I want to see more after pictures.


----------



## mike j (Sep 27, 2016)

First off, sorry for the out of focus photo. I included it because it shows, just barely, the red pinstripe along the fender line. It also highlights two essentials for fine restoration work, beer & a four pound hammer. Have, in the last few days, primed & puttied, as needed. Used Rustoleum rusty metal primer as base. I think it is an excellent filling primer, though it takes forever to dry. Finished w/ gray primer. Wet weather is here for the next several days, so on hold for now.


----------



## mike j (Oct 7, 2016)

... a little progress.


----------



## tech549 (Oct 9, 2016)

looking good mike j.


----------



## sludgeguy (Oct 9, 2016)

Very nice, the colors work very well for the era!


----------



## mike j (Oct 29, 2016)

Well, she's rolling. Still a lot to do, including finding a light bar. I believe these colors are very close to original & went full on patriotic w/ the clay reds. Adding red peddle blocks too.


----------



## catfish (Oct 29, 2016)




----------



## sludgeguy (Oct 29, 2016)

Looks really nice. All dressed up for a parade! Nice work.


----------



## tech549 (Oct 29, 2016)

NICE WORK MIKE J.


----------



## syclesavage (Oct 29, 2016)

mike j said:


> Well, she's rolling. Still a lot to do, including finding a light bar. I believe these colors are very close to original & went full on patriotic w/ the clay reds. Adding red peddle blocks too.
> 
> View attachment 376593



Very nice Mike great job sir.


----------



## Intense One (Oct 30, 2016)

I have an ol' '39Elgin girl I may have to send your way, Mike to get all purdied up and nice!  Great job on yours!


----------



## mike j (Oct 30, 2016)

Thanks for all the great comments, they're very appreciated. Everything about this bike is as a result of this fantastic website. All parts or info. were obtained somehow thru here. I've been thinking long & hard ( well, not too ) about the vast difference between the Miss America & the Skylark. Catfish's beautiful recent acquisition is a great example.
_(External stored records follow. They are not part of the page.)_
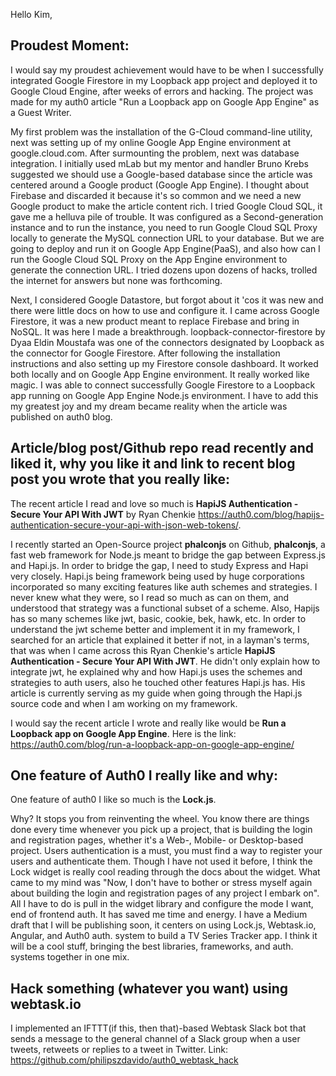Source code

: Hello Kim,

## Proudest Moment:
I would say my proudest achievement would have to be when I successfully integrated Google Firestore in my Loopback app project and deployed it to Google Cloud Engine, after weeks of errors and hacking. The project was made for my auth0 article "Run a Loopback app on Google App Engine" as a Guest Writer. 

My first problem was the installation of the G-Cloud command-line utility, next was setting up of my online Google App Engine environment at google.cloud.com. After surmounting the problem, next was database integration. I initially used mLab but my mentor and handler Bruno Krebs suggested we should use a Google-based database since the article was centered around a Google product (Google App Engine). I thought about Firebase and discarded it because it's so common and we need a new Google product to make the article content rich. I tried Google Cloud SQL, it gave me a helluva pile of trouble. It was configured as a Second-generation instance and to run the instance, you need to run Google Cloud SQL Proxy locally to generate the MySQL connection URL to your database. But we are going to deploy and run it on Google App Engine(PaaS), and also how can I run the Google Cloud SQL Proxy on the App Engine environment to generate the connection URL. I tried dozens upon dozens of hacks, trolled the internet for answers but none was forthcoming.

 Next, I considered Google Datastore, but forgot about it 'cos it was new and there were little docs on how to use and configure it. I came across Google Firestore, it was a new product meant to replace Firebase and bring in NoSQL. It was here I made a breakthrough. loopback-connector-firestore by Dyaa Eldin Moustafa was one of the connectors designated by Loopback as the connector for Google Firestore. After following the installation instructions and also setting up my Firestore console dashboard. It worked both locally and on Google App Engine environment. It really worked like magic. I was able to connect successfully Google Firestore to a Loopback app running on Google App Engine Node.js environment. I have to add this my greatest joy and my dream became reality when the article was published on auth0 blog.

## Article/blog post/Github repo read recently and liked it, why you like it and link to recent blog post you wrote that you really like:

The recent article I read and love so much is **HapiJS Authentication - Secure Your API With JWT** by Ryan Chenkie https://auth0.com/blog/hapijs-authentication-secure-your-api-with-json-web-tokens/.

I recently started an Open-Source project **phalconjs** on Github, **phalconjs**, a fast web framework for Node.js meant to bridge the gap between Express.js and Hapi.js. In order to bridge the gap, I need to study Express and Hapi very closely. Hapi.js being framework being used by huge corporations incorporated so many exciting features like auth schemes and strategies. I never knew what they were, so I read so much as can on them, and understood that strategy was a functional subset of a scheme. Also, Hapijs has so many schemes like jwt, basic, cookie, bek, hawk, etc. In order to understand the jwt scheme better and implement it in my framework, I searched for an article that explained it better if not, in a layman's terms, that was when I came across this Ryan Chenkie's article **HapiJS Authentication - Secure Your API With JWT**. He didn't only explain how to integrate jwt, he explained why and how Hapi.js uses the schemes and strategies to auth users, also he touched other features Hapi.js has. His article is currently serving as my guide when going through the Hapi.js source code and when I am working on my framework.

I would say the recent article I wrote and really like would be **Run a Loopback app on Google App Engine**. Here is the link: https://auth0.com/blog/run-a-loopback-app-on-google-app-engine/

## One feature of Auth0 I really like and why:

One feature of auth0 I like so much is the **Lock.js**. 

Why? It stops you from reinventing the wheel. You know there are things done every time whenever you pick up a project, that is building the login and registration pages, whether it's a Web-, Mobile- or Desktop-based project. Users authentication is a must, you must find a way to register your users and authenticate them. Though I have not used it before, I think the Lock widget is really cool reading through the docs about the widget. What came to my mind was "Now, I don't have to bother or stress myself again about building the login and registration pages of any project I embark on". All I have to do is pull in the widget library and configure the mode I want, end of frontend auth. It has saved me time and energy. I have a Medium draft that I will be publishing soon, it centers on using Lock.js, Webtask.io, Angular, and Auth0 auth. system to build a TV Series Tracker app. I think it will be a cool stuff, bringing the best libraries, frameworks, and auth. systems together in one mix.

## Hack something (whatever you want) using webtask.io
 I implemented an IFTTT(if this, then that)-based Webtask Slack bot that sends a message to the general channel of a Slack group when a user tweets, retweets or replies to a tweet in Twitter.
 Link: https://github.com/philipszdavido/auth0_webtask_hack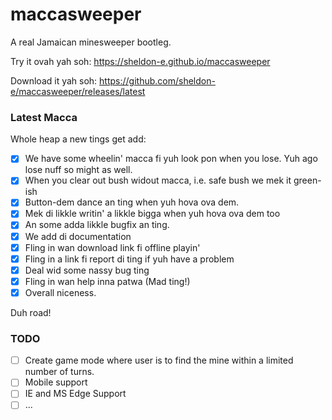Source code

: # maccasweeper
A real Jamaican minesweeper bootleg.

Try it ovah yah soh: <link>https://sheldon-e.github.io/maccasweeper</link>

Download it yah soh: <link>https://github.com/sheldon-e/maccasweeper/releases/latest</link>

### Latest Macca
 Whole heap a new tings get add:

- [x] We have some wheelin' macca fi yuh look pon when you lose. Yuh ago lose nuff so might as well.
- [x] When you clear out bush widout macca, i.e. safe bush we mek it green-ish
- [x] Button-dem dance an ting when yuh hova ova dem.
- [x] Mek di likkle writin' a likkle bigga when yuh hova ova dem too
- [x] An some adda likkle bugfix an ting.
- [x] We add di documentation
- [x] Fling in wan download link fi offline playin'
- [x] Fling in a link fi report di ting if yuh have a problem
- [x] Deal wid some nassy bug ting
- [x] Fling in wan help inna patwa (Mad ting!)
- [x] Overall niceness.

Duh road!

### TODO

- [ ] Create game mode where user is to find the mine within a limited number of turns.
- [ ] Mobile support
- [ ] IE and MS Edge Support
- [ ] ...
The 'Miss reminds me of Rosie the Riveter and the Skylark brings to mind a Rita Hayworth or Lana Turner-esque painting you'd see on the fuselage of a B-17 one other WW 2 warplanes. Just an opinion, I really like them both.


----------



## Barto (Oct 31, 2016)

Now that is a slick bike, great lines....great save, thanks for sharing 

Bart


----------



## None (Nov 6, 2016)

mike j said:


> Well, she's rolling. Still a lot to do, including finding a light bar. I believe these colors are very close to original & went full on patriotic w/ the clay reds. Adding red peddle blocks too.
> 
> View attachment 376593




Wow... she is BEAUTIFUL! Such a wonderful job. Thank you for sharing @mike j!


----------



## XBPete (Nov 7, 2016)

Nicely done! Very cool step through Mike!


----------



## mike j (May 5, 2017)

Took her out yesterday to wave the flags. Fabricated a light bar & picked up these hubcaps at Copake from tech549, I think they go great on her.


----------



## Scribble (May 5, 2017)

It's beautiful !!!


----------



## None (May 30, 2017)

This is gorgeous!


----------



## Buckeye17 (May 31, 2017)

Nice!!


----------



## Rides4Fun (Jun 1, 2017)

Great restoration! You couldn't have picked a better color combination, including the tires!


----------



## Bikermaniac (Jun 2, 2017)

Purdy girl!


----------